Encrypted Config Sections in the Web.config FIle
The Web.config file of the WIS application may contain passwords for:
- LDAP server configuration
- private certificate password
To reduce the possibility of password leak at the servers where WIS is deployed, some config sections in Web.config may be encrypted.
For detailed information see the MSDN article at http://msdn.microsoft.com/en-us/library/zhhddkxy(v=vs.100).aspx.
EncryptWebConfig.bat uses RsaProtectedConfigurationProvider for encryption. So once the Web.config section is encrypted at one computer or server, it can’t be used in another server. The Windows Integrated Security application throws an unhandled exception in this case.
Integrated Windows Authentication in Browsers
Windows Authentication works differently in browsers. Firefox will ask you to login each time you access the site with Windows Authentication, while Internet Explorer and Chrome browsers only ask you to login the first time.
Internet Explorer
If the Windows Integrated Security site is not located in local IIS web server, you must add it to the list of trusted sites.
- Go to Tools > Internet Options > Security > Trusted sites > Sites and add the site.
If the Windows Integrated Security site is located on local IIS web server, then you do not need to make changes in the security options, since local intranet sites use the “Automatic logon in Intranet zone” option by default.
Firefox
Config method:
Firefox provides a configuration string which can be modified to enable this functionality:
| 1. | Open a new tab in Firefox. |
| 2. | In the address bar, enter about:config.

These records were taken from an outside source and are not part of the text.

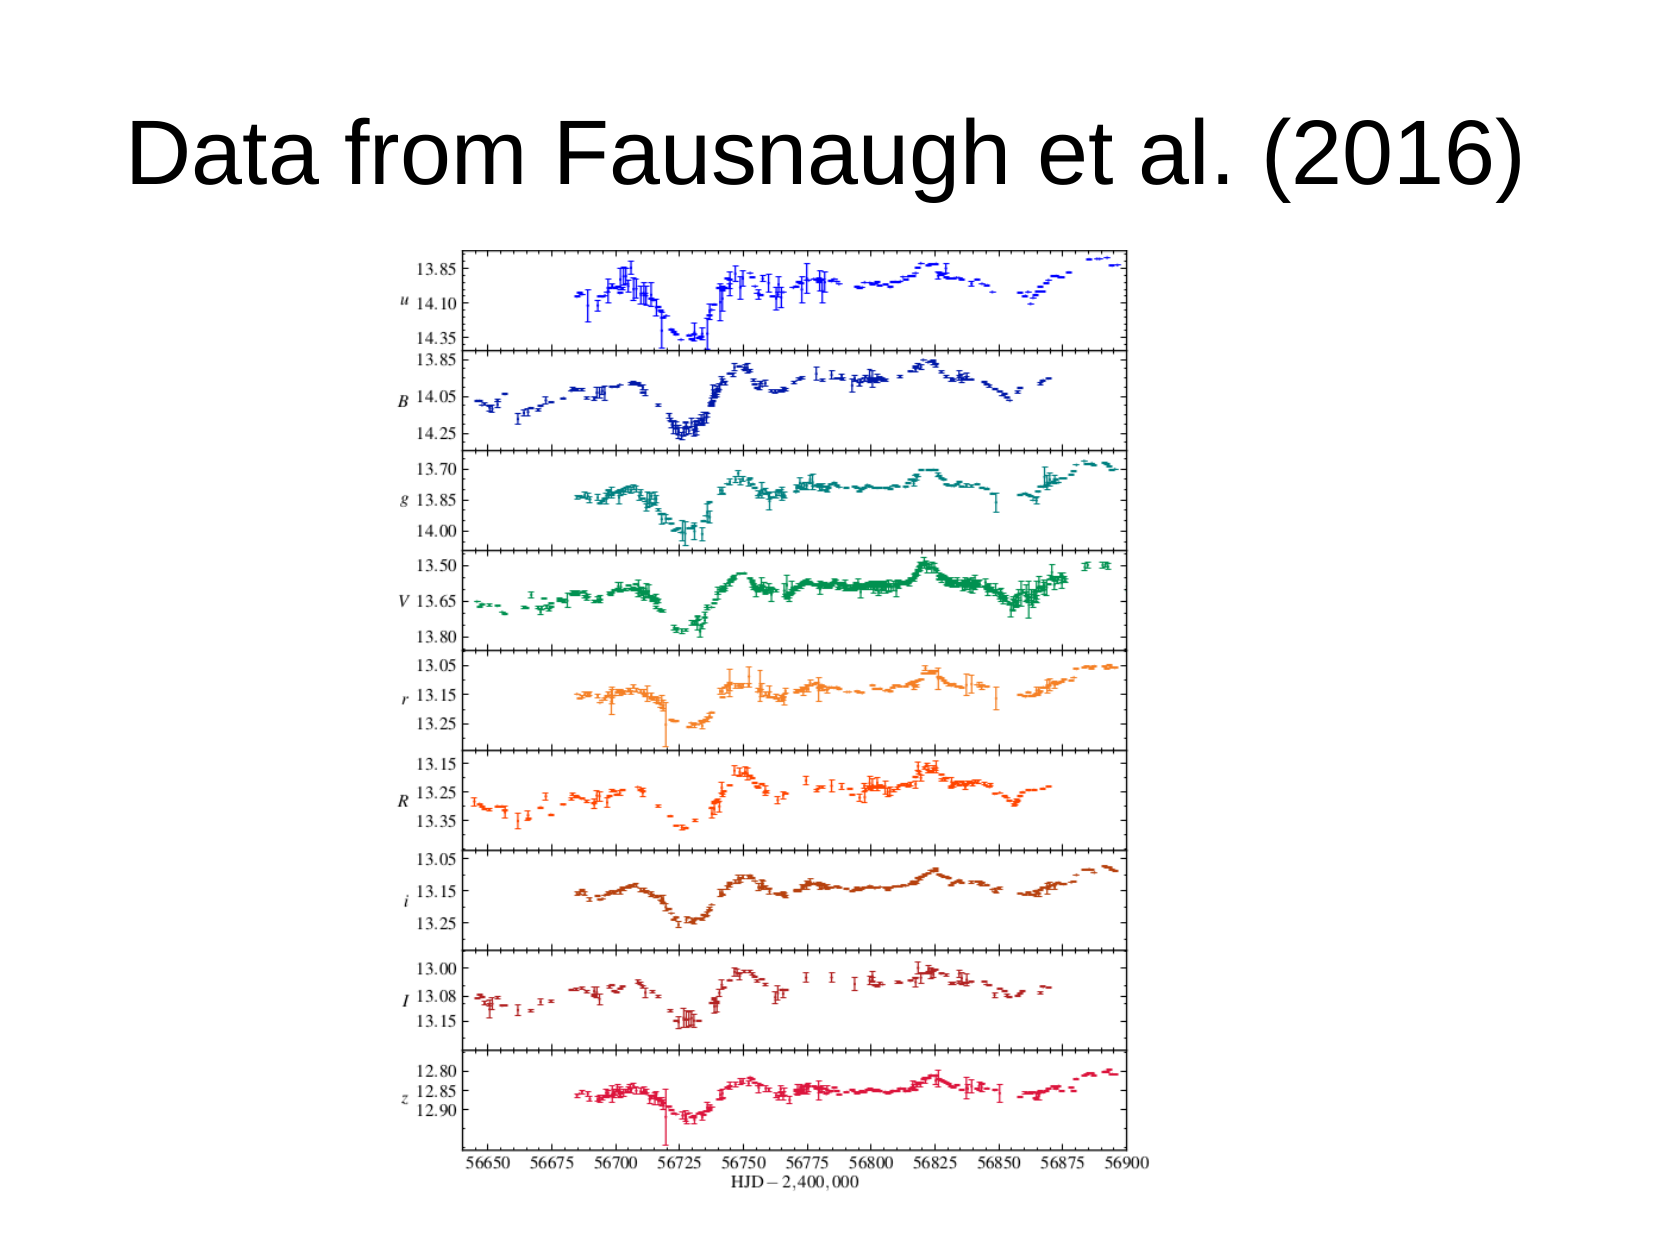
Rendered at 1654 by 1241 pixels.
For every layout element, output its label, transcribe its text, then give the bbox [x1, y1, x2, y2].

title Data from Fausnaugh et al. (2016) [82, 49, 1571, 257]
picture [355, 250, 1213, 1241]
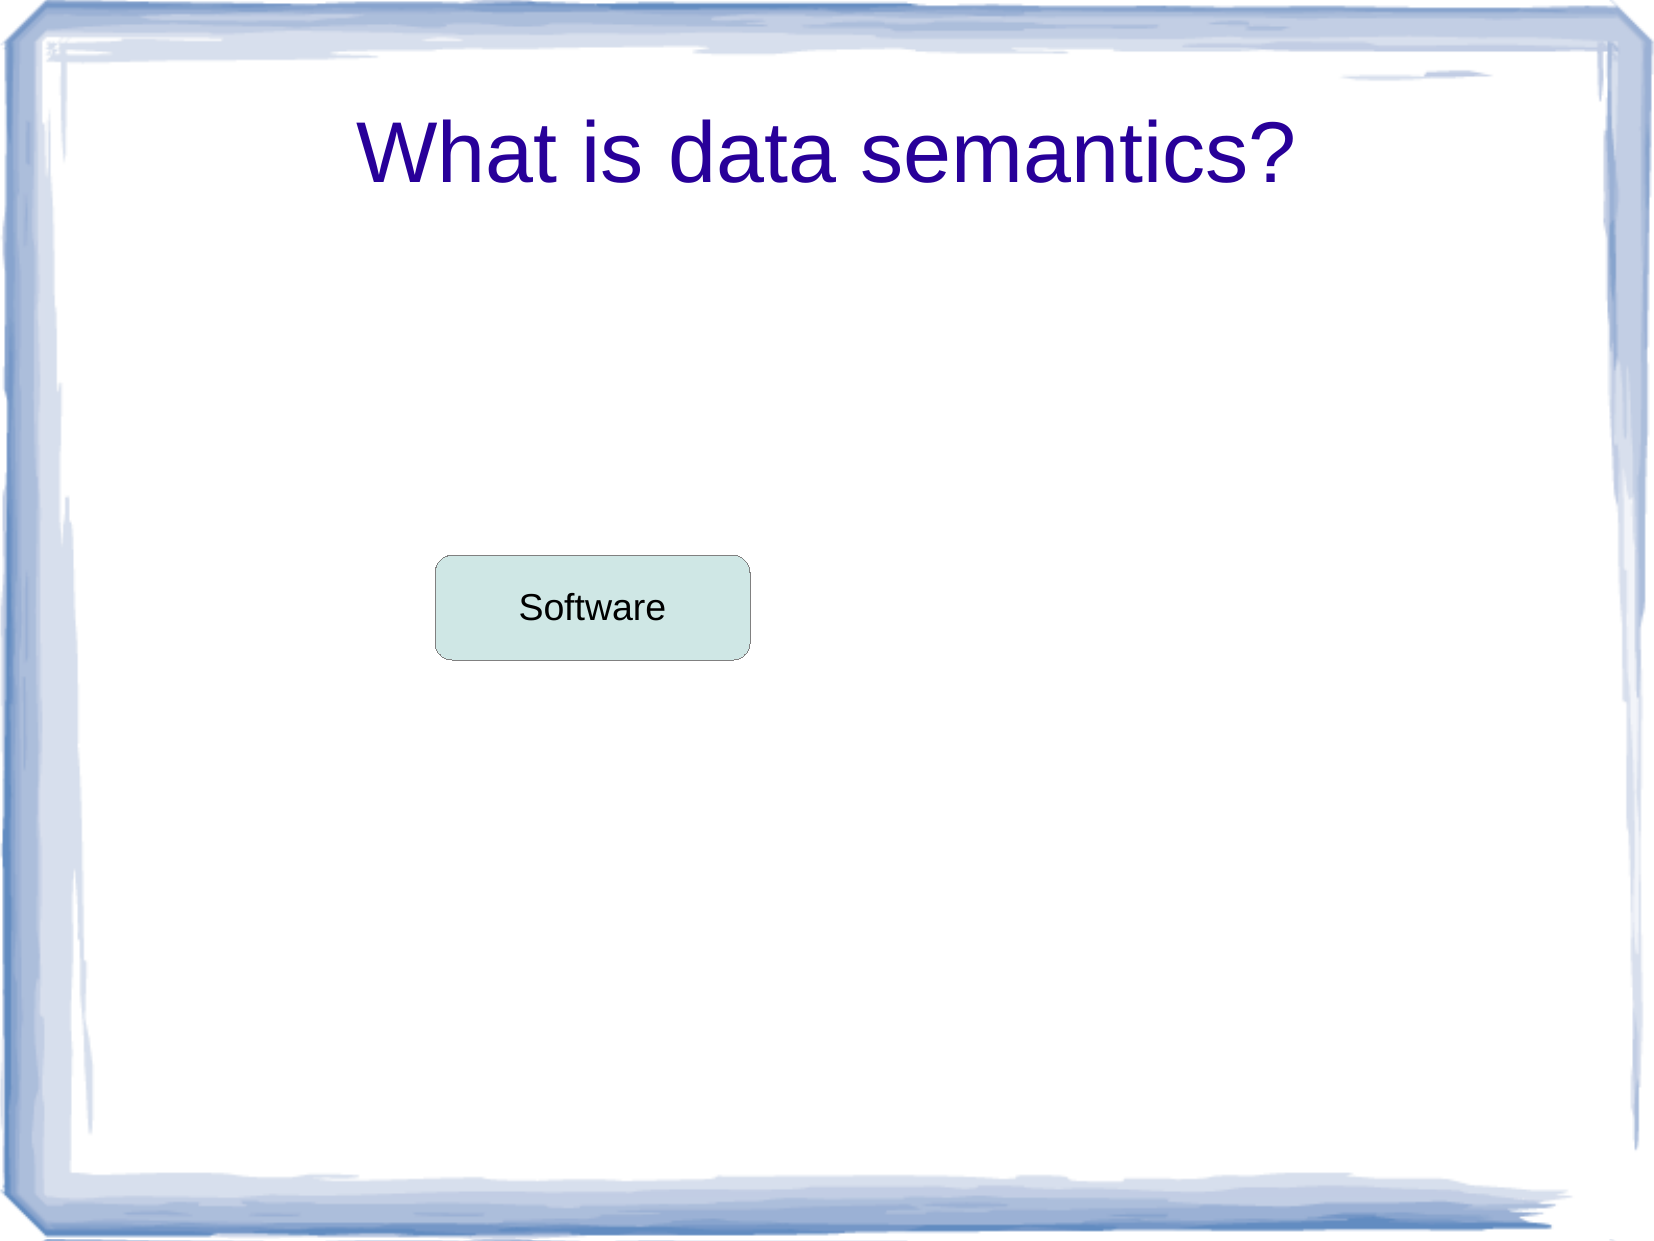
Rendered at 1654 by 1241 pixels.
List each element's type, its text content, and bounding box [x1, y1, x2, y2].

A Proceed with Caution message appears. |
| 3. | Click Agree. The configuration page loads. |
| 4. | In the search box, enter network.automatic. |
| 5. | Double-click the row containing network.automatic-ntlm-auth.trusted-uris, then enter http://<your-intranet-server-name> or http://<www.your-site.com>. |
Multiple sites can be added separated by commas, such as http://<your-intranet-server-name>, http://<www.your-site.com>.
To specify all subdomains, use .your-site.com instead of www.your-site.com, help.your-site.com, or pictures.your-site.com.
Extension method:
The Firefox extension can be used instead of configuring the about:config file when you need to work with a site with NTLM authentication. Such extension is called integrated authentication for Firefox. Install the extension, restart Firefox, and then in the Tools menu, a new option appears (called integrated authentication sites) that lets to add or remove entries. As per the manual method, only the http:// prefix and the hostname of the server should be included. There is no trailing slash nor a path to any particular page. Authentication is enabled on a per-site basis.
Chrome
Chrome takes its trusted site settings from the same internet options as Internet Explorer.
- Go to Settings > Show advanced settings > Change proxy settings > Security > Trusted Sites > Sites and add the site.
You will be asked to login the first time you access the trusted site.